= WORK INSTRUCTIONS =
Can you reproduce the following lines word for word, beginning at the line that contains "begins to surface: the" and stopping after the line that contains "undoubtedly its stage", with both of those lines included and nothing else?

= INPUT DATA =
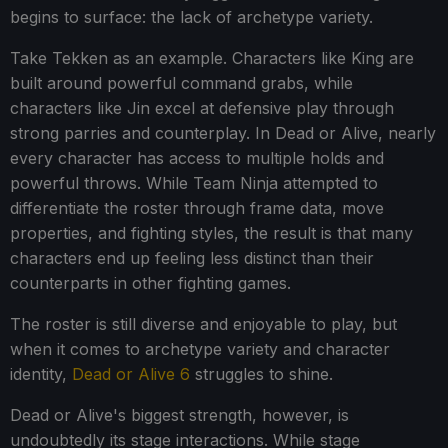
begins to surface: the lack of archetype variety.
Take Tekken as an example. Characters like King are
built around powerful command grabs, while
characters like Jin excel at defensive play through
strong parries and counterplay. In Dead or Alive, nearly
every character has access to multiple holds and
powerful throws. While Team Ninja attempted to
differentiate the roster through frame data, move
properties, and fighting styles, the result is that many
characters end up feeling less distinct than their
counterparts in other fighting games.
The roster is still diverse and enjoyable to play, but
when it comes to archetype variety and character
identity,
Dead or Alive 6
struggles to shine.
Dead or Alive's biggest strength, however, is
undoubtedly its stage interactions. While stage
--
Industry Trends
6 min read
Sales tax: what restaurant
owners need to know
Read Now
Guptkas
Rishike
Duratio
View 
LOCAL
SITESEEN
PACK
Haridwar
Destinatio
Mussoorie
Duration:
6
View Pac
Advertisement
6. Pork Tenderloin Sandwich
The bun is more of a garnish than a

= RESPONSE BELOW =
begins to surface: the lack of archetype variety.
Take Tekken as an example. Characters like King are
built around powerful command grabs, while
characters like Jin excel at defensive play through
strong parries and counterplay. In Dead or Alive, nearly
every character has access to multiple holds and
powerful throws. While Team Ninja attempted to
differentiate the roster through frame data, move
properties, and fighting styles, the result is that many
characters end up feeling less distinct than their
counterparts in other fighting games.
The roster is still diverse and enjoyable to play, but
when it comes to archetype variety and character
identity,
Dead or Alive 6
struggles to shine.
Dead or Alive's biggest strength, however, is
undoubtedly its stage interactions. While stage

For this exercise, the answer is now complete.